Some F words have become very unfashionable as the recession bites deeper. “Flipping” property has become “flippin’ property we can’t sell” rather than a quick turnaround of a property purchase with maximum profit. Foreign workers will no longer be welcome on our shores as we fight to keep our own jobs.  It’s back to effing basics.

A lot of jobs that were created by our personal wealthy lifestyles will now be as unfashionable, and as unprofitable as they were before tiger times. Wedding planners will disappear into whatever black hole they crawled out of in the first place. Children’s party entertainers will go back to parading on Paddy’s day in silly costumes and auditioning for kid’s TV programmes. We will no longer pay people to iron our shirts, cut our lawns or clean our houses.

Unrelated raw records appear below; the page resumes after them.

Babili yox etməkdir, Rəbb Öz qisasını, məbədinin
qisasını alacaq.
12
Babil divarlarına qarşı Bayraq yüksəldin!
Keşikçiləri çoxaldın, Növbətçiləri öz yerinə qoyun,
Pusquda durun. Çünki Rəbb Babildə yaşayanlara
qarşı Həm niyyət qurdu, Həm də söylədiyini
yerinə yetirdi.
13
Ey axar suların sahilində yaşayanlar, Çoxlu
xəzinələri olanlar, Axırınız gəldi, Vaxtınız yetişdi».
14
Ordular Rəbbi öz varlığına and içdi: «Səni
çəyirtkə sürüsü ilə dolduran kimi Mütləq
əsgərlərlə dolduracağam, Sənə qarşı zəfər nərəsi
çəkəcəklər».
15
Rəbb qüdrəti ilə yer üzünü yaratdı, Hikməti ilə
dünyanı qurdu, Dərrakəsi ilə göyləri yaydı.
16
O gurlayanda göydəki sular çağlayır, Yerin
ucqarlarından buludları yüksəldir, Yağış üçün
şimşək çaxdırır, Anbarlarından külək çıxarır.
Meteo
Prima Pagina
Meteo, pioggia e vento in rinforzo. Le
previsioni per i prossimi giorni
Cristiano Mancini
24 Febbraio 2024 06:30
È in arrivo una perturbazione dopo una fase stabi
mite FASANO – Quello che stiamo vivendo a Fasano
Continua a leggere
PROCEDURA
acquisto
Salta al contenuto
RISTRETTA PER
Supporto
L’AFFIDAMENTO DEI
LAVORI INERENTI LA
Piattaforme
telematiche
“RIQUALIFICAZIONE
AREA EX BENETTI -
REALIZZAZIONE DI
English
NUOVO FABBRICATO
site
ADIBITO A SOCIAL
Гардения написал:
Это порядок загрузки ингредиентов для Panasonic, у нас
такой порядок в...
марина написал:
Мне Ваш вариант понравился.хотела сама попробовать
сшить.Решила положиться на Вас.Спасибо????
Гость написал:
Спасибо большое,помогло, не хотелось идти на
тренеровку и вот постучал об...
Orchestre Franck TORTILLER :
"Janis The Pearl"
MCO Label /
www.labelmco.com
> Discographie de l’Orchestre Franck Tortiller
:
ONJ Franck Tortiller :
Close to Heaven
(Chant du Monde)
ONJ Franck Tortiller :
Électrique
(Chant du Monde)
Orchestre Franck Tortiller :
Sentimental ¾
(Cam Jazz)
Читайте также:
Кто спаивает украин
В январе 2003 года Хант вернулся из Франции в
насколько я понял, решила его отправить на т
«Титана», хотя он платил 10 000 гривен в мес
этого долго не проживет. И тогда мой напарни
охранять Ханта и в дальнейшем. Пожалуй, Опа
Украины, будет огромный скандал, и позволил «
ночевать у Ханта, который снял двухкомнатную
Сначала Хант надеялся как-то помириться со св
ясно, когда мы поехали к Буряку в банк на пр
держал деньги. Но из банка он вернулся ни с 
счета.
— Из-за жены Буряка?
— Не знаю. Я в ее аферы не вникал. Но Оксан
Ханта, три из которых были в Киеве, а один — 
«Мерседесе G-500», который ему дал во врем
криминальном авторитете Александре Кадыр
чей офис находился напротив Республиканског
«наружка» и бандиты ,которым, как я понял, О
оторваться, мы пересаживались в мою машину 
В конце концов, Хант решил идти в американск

And I’d imagine that people will no longer pay others to mind their children in a “play zone” for four hours, at a tenner an hour, while they shopped until they dropped.

I heard of that money-spinner down the country recently. Now the poor darlings will have to put up with being unwillingly dragged around the shops as was foisted on us when we were young.

I mentioned wedding planners earlier. We have also been subjected to the “day after the wedding” party. I’m sure some of you have been forced into attending these. Usually, they are held in some relative’s house, where the guests whom have not embarrassed themselves too much at the real wedding the day before can relate their stories of the day, comment on how the bride looked and cure their hangover without remorse. You needed to buy another outfit to attend these. Another shopping trip to America justified.

Of course, even this was not enough for some people and lately, before the recession bit our bums, newly weds were having these post mortems in the same hotel that held the wedding or hiring in caterers. I suppose it was one way of showing off your new five thousand square foot house.

If all this sounds alien to you, don’t worry. You have been living in the real world and the recession might not affect you too badly, if you can hold onto your job. I, for one, will not miss listening to the stories about pampered pets, partied-out prodigies and extravagant weddings.

And there is one thing that I will be glad to see confined to the recession skip, along with the clapped out children’s trampoline, the propane barbeque and the punctured bouncy castle. That item is the property ladder. There are plenty who won’t be climbing that particular apparatus for a few years to come yet.